* **Exercise description**
Copy word for word the part of the excerpt below on the movie contract talks, from "Cole shared the" to "matter of days.".

* **Excerpt provided**

Cole shared the details with the Marshes by letter the following morning, assuring them it was a fair deal. With summer vacations approaching, Macmillan and Selznick hoped to have matters finalized by the middle of the following week, so she promised a draft contract would be on its way in a matter of days.
39
Marsh responded on July 13 warning Cole that the document would not be hurried back to New York “five minutes” after its arrival in Atlanta. “The Mitchell family just doesn't work that way, as you all may have discovered last summer,” he wrote, referring to the book contract negotiations. “With their legal training and legal habits, they wouldn't sign
any
contract without careful consideration and due deliberation.”
40

The Marshes and Stephens Mitchell planned to review the document thoroughly. In the midst of all the excitement that summer, the author had asked her brother to serve as her legal counsel on any issues that arose out of
Gone With the Wind
. That he had no experience with international publishing or movie contracts did not trouble her. In that day, few lawyers, especially in the South, handled such transactions. Stephens had more important credentials—he was smart, and he was family. Margaret trusted her brother implicitly and promised him 10 percent of her earnings in exchange for him serving as her permanent legal adviser.

* **Dataset entries**
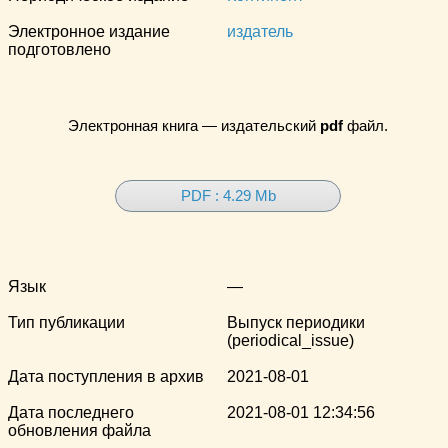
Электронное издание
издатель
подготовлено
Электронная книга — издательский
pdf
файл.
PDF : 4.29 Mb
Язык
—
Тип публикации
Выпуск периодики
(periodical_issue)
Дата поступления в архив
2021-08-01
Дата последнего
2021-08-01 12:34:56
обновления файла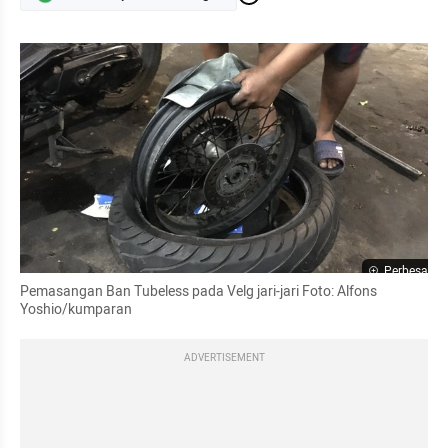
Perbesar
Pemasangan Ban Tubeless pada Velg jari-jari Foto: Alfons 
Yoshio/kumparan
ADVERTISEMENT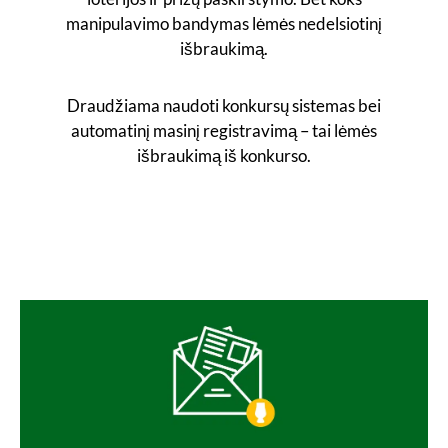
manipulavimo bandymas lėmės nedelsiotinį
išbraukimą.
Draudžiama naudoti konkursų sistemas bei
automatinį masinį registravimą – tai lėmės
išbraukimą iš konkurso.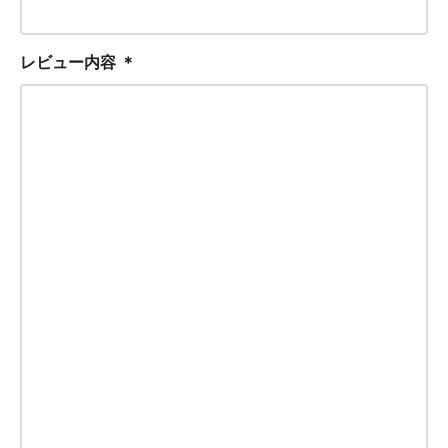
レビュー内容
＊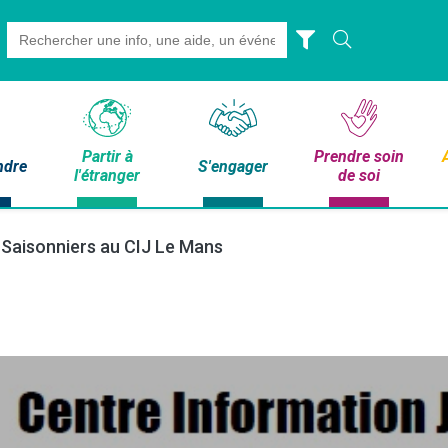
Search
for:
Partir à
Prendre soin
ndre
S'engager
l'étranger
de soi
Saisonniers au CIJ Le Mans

* **Response below**
Cole shared the details with the Marshes by letter the following morning, assuring them it was a fair deal. With summer vacations approaching, Macmillan and Selznick hoped to have matters finalized by the middle of the following week, so she promised a draft contract would be on its way in a matter of days.